O que se tem nos principais veículos de mídia é, na verdade, uma campanha pró-PSDB, contra o governo e sua candidata, mas que não se aproxima do golpismo. Nem mesmo poderia, já que os grandes setores da burguesia, como os bancos, estão fechados com a candidatura Dilma.
A campanha da petista, por exemplo, angariou quase o triplo de doações eleitorais dos bancos e empreiteiras que o candidato tucano (R$11 milhões contra R$ 3 milhões), considerando os “recursos contabilizados”. É só constatar a superioridade técnica dos programas de TV de Dilma Roussef.
O que se tem, portanto, é a oposição política de uma burguesia específica, historicamente reacionária, talvez mais retrógrada que os próprios latifundiários, mas que não pode ser golpista, já que outros setores burgueses estão com Dilma e o governo. São rusgas de setores cujos interesses, ademais, não são antagônicos.
A democracia e a liberdade de imprensa
Um aspecto também ressaltado por setores alinhados ao governo é a hipocrisia dos veículos de mídia ao clamarem por democracia e liberdade de imprensa apesar de terem sido, eles próprios, agentes e beneficiários da ditadura militar no país.
Os principais jornais clamaram pelo golpe em 1964. As organizações Globo, por exemplo, se estabeleceram e se tornaram um império de mídia nesses 25 anos de regime de exceção e a Folha de S. Paulo, por sua vez, emprestava caminhonetes para a Operação Bandeirantes, como bem lembrou o documentário de Chaim Litewski, “Cidadão Boilense”.

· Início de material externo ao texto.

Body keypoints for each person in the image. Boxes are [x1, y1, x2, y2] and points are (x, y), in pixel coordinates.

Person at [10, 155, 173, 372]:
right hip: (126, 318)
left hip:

São empresas que, amparadas pelo regime de exceção, consolidaram grandes monopólios de comunicação no país, a ponto de todo o setor ser controlado até hoje por apenas sete famílias. O que poucos lembram é que o governo nada fez contra isso. Muito pelo contrário, no governo Lula as rádios comunitárias, por exemplo, que exercem a duras penas um contraponto ao controle da grande mídia, enfrentaram uma repressão implacável da Polícia Federal.
Controle
A história nos mostra que a democracia não é um valor intrínseco aos grandes veículos de imprensa. Tampouco são paladinos da liberdade de expressão, uma vez que controlam o que é dito e discutido no país. Ou alguém leu alguma nota em algum jornal sobre a demissão em massa no paulista Diário de S. Paulo? Já teve a oportunidade de se inteirar sobre o controle acionário das grandes empresas? Pôde ver alguma reportagem sobre o trabalho estafante dos jornalistas nas redações? A liberdade de imprensa e expressão, no Brasil, é uma via de mão única.

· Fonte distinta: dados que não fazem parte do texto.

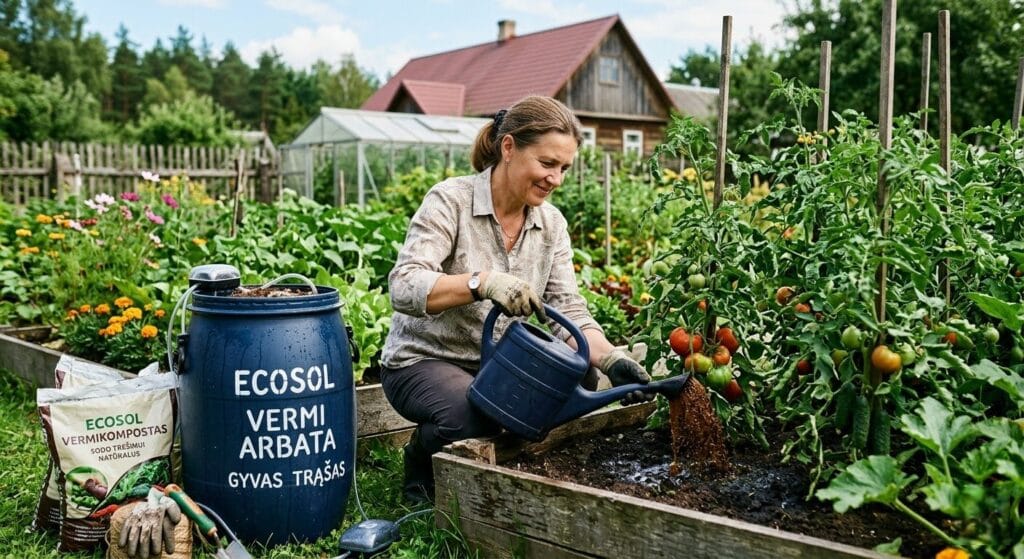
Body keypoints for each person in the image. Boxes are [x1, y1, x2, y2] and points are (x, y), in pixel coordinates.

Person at [381, 95, 652, 504]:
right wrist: (482, 282)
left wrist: (611, 358)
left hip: (499, 362)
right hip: (425, 359)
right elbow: (404, 286)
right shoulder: (450, 201)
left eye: (564, 168)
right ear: (508, 148)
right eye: (547, 164)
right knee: (471, 414)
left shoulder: (551, 224)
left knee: (580, 377)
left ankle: (497, 458)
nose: (556, 179)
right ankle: (420, 459)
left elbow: (569, 310)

Por outro lado, abundam matérias criminalizando os movimentos sociais, como o MST, ou advertindo sobre os perigos do excesso dos gastos do governo ou do suposto rombo da Previdência Social. Pontos, inclusive, não contraditórios à atual política econômica do governo Lula. Nessas eleições, tivemos ainda mais um capítulo desse controle autoritário da informação, no veto velado realizado às candidaturas dos pequenos partidos à Presidência, sobretudo os da esquerda.
Os recentes desentendimentos entre governo e grande mídia, por esse ângulo, parece ter muito mais motivação eleitoral do que expressar projetos políticos distintos.
Uma guerra sem inocentes
O presidente Lula tem razão em um ponto. A imprensa no Brasil age sim como um partido político, como bem já havia observado Perseu Abramo. Enganam-se os petistas, porém, ao atribuir-lhe o caráter golpísta. Em todos os escândalos políticos do último período, inclusive, do mensalão à recente queda de Erenice Guerra na Casa Civil, tirando o superdimensionamento e a manipulação, contavam com bases concretas.
Se a imprensa tem partido e ele não é o de Lula, por outro lado, as convergências entre os dois são bem, bem maiores que as eventuais divergências.